The country has many government undertakings that need to be privatized, including Resin and Turpentine Industry, Nepal Cotton Development Company, Bhaktapur Brick Factory, Birgunj Sugar Factory, Udayapur Cement, Hetauda Cement, Nepal Ropeway, Trolley Bus, Agriculture Lime Industry and industrial estates.

However, the government also is said to be considering the privatization of two monopoly government undertakings - Nepal Oil Corporation and Royal Nepal Airline Corporation, a proposition that has baffled many.

Differences within the government over the process have complicated matters. While the Finance Ministry is preparing to privatize some undertakings under the Ministry of Industry, Industry, Commerce and Supply, which holds more than 80 percent total government undertakings, the departmental minister, Mahesh Lal Pradhan, has stood firmly against the proposal. Moreover, Pradhan has demanded funds to reopen industries that had been closed.

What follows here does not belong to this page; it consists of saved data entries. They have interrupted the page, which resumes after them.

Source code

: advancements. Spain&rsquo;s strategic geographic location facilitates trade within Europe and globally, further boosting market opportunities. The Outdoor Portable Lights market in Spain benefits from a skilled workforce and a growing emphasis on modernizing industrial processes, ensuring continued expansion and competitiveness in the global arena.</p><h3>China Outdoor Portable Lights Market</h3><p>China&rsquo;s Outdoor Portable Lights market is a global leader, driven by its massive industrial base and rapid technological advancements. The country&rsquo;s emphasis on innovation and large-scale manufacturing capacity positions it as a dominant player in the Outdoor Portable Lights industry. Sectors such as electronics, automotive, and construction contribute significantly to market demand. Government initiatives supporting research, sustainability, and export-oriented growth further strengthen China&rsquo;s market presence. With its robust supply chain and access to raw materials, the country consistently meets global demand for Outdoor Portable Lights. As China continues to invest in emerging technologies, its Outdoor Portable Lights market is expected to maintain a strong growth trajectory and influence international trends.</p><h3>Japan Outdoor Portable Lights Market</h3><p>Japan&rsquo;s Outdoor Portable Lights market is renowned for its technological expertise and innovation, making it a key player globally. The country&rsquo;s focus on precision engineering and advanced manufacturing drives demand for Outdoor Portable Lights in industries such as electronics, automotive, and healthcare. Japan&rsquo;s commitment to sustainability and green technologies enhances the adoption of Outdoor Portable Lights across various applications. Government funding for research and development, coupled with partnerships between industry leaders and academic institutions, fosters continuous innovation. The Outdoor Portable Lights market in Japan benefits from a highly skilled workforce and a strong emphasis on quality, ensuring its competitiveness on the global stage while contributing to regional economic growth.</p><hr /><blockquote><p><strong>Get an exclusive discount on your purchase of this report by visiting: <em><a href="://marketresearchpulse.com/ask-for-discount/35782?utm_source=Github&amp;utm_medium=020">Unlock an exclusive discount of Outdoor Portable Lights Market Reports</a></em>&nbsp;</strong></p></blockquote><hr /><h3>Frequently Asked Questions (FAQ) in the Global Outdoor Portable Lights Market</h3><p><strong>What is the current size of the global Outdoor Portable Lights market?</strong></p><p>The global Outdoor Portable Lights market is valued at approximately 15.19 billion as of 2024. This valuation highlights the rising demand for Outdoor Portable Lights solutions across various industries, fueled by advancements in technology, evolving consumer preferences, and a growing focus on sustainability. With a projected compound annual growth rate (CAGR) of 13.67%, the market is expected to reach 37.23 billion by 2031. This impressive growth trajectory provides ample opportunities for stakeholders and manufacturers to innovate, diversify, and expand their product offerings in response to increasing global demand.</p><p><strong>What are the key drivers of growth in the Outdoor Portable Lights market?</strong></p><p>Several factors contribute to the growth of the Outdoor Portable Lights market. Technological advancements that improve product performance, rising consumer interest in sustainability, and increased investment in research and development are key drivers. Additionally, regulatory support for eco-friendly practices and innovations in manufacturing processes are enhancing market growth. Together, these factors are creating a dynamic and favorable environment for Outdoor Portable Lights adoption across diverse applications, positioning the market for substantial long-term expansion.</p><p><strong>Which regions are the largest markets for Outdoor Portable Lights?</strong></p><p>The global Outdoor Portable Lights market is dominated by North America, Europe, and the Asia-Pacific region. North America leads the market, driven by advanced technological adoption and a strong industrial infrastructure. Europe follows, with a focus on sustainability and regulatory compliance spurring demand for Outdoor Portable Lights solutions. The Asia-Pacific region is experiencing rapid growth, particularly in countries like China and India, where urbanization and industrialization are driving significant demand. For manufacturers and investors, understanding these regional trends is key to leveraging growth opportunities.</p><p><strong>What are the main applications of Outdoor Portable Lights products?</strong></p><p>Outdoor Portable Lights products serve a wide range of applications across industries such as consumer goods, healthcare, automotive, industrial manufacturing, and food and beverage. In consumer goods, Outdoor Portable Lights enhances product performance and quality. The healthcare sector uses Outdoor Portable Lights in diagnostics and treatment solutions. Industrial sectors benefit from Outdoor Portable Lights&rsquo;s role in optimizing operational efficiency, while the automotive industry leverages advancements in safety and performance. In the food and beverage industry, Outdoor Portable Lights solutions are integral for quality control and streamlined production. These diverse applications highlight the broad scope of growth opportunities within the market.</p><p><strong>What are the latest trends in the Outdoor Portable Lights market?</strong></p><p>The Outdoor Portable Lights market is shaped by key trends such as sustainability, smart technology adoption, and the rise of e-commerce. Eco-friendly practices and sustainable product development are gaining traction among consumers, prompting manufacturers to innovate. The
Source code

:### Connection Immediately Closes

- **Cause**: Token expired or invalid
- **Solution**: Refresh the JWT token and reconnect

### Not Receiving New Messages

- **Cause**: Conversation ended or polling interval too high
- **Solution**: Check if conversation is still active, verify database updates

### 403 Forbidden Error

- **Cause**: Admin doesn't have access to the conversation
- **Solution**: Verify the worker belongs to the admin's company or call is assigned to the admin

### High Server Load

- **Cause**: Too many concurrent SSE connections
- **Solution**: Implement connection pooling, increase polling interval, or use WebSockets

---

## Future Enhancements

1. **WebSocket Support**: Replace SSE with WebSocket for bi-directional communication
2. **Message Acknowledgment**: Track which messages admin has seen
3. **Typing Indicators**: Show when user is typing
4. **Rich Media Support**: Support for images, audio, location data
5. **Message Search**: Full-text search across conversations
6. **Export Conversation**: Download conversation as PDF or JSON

The ministry has requested funds to open cement industries and sugar mills, arguing that it wants to privatize them in running condition. "We are not opposing the privatization process per se. But we just want to privatize the industries in running condition so that the government can acquire more money from them," said a senior official at the ministry.

The ministry has also raised objections to the privatization of some undertakings without taking necessary legal provisions. "The government can sell government monopolies at any time and there would be no problem to find possible buyers for RNAC and Nepal Oil Corporation," said former secretary Dr. Bholanath Chalise. "I don't understand why the government cannot privatize sick and money-losing undertakings first."

Once government monopolies are privatized without amending the existing acts, a vital sector of the state will go in the hands of the private sector straight away. This could result in a dangerous situation, especially where the firms have been playing a vital social function.

There are legal implications as well. "The acts need to be amended before the privatization of some public-sector units. When parliament does not exist and there is no sign of early elections, the life of an ordinance is just for six months," said a lawyer.

The government is said to be preparing to announce the list of eight public sector undertakings to be privatized soon. As Nepal Oil Corporation is making huge losses, the government may find a good reason to invite the private sector to join the lucrative business.

"The government is financially no longer in a position to provide subsidy to government undertakings. We must privatize ailing as well as other public sector enterprises," said a senior official at the Finance Ministry. "There is no sense in holding on to white elephants."

As the two key ministers involved in the privatization process have their own priorities, the country will first have to find out whose ideas prevail.